Everything in the data should be repeated exactly, save for the images.

RAW DATA.
+===+
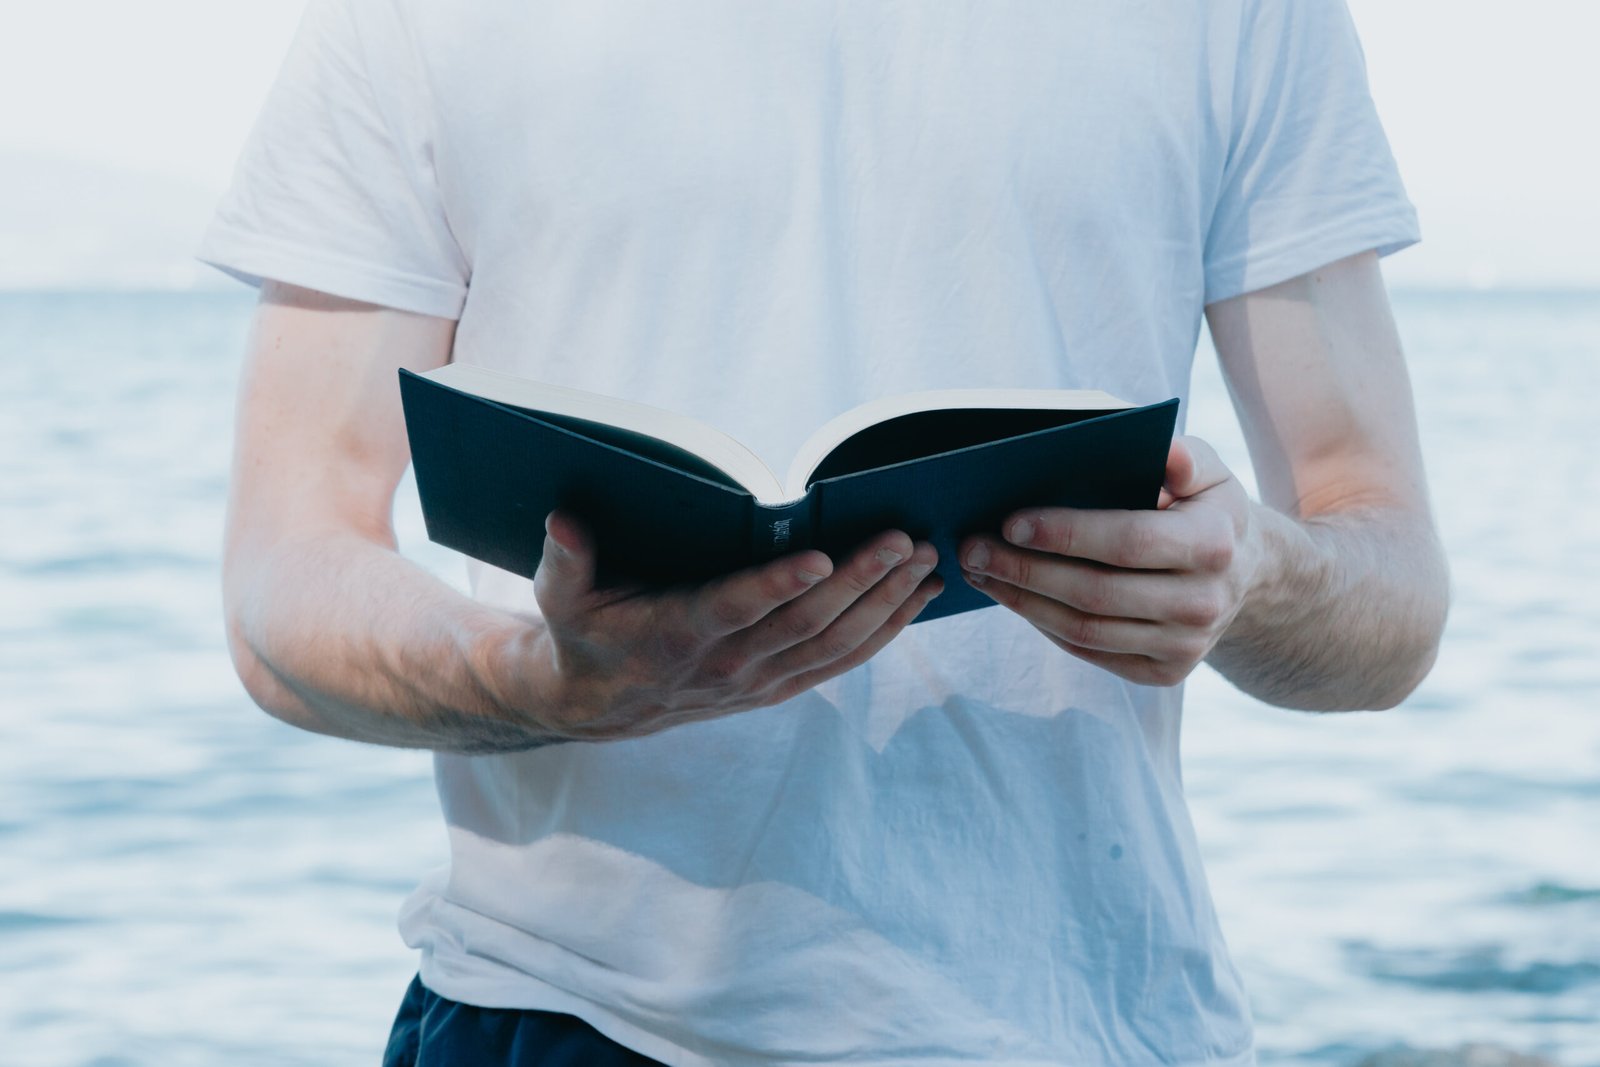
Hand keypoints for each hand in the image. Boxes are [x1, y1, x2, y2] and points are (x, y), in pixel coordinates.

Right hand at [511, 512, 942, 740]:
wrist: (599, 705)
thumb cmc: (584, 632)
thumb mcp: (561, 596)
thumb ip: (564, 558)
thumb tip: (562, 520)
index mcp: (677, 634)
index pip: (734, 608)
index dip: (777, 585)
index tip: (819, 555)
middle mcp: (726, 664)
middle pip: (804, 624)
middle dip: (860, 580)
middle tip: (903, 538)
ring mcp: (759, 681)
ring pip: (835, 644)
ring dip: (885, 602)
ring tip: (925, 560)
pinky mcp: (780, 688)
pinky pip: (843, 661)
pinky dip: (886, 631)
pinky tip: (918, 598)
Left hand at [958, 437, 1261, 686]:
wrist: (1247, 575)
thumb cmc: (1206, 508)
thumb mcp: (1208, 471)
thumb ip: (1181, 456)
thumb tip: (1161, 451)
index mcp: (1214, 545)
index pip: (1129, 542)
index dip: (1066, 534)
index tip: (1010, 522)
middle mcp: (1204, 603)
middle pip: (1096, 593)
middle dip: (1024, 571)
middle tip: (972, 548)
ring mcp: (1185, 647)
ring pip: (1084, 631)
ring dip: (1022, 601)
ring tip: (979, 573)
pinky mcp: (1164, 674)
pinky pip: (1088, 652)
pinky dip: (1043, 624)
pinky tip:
+===+
SOLUTION.
Hand keypoints for each hand in the image. Boxes are [x1, y1, x2, y2] and points are (x, y), in pixel coordinates.

Right hand at [511, 512, 942, 740]:
wrist: (599, 705)
thumb cmc: (584, 632)
thumb mcp: (561, 596)
thumb ip: (564, 558)
thumb tip: (562, 520)
index mcp: (677, 634)
index pip: (734, 608)
index dip: (777, 585)
index tip: (819, 555)
middle mcp: (726, 664)
middle pip: (804, 624)
middle dip: (860, 580)
middle tip: (903, 538)
ring mcp: (759, 681)
ring pip: (835, 644)
ring dip: (885, 602)
ring tip: (925, 560)
pinky mcp: (780, 688)
pinky pip: (843, 661)
pinky dip: (886, 631)
pinky tip: (918, 598)
Left hand at [958, 437, 1261, 686]:
wrist: (1247, 575)
thumb cmc: (1206, 508)
thumb mcp: (1208, 471)
thumb ip: (1181, 456)
thumb tip: (1161, 451)
index mcp: (1214, 545)
index pip: (1129, 542)
index dip: (1066, 534)
index tip: (1010, 522)
middle mcp: (1204, 603)
middle pip: (1096, 593)
middle dip: (1024, 571)
middle tip: (972, 548)
ring mcp: (1185, 647)
ring pip: (1084, 631)
ring dip: (1022, 601)
ring tip: (979, 573)
pinky mcp: (1164, 674)
pinky pip: (1088, 652)
pinky dip: (1043, 624)
pinky tip:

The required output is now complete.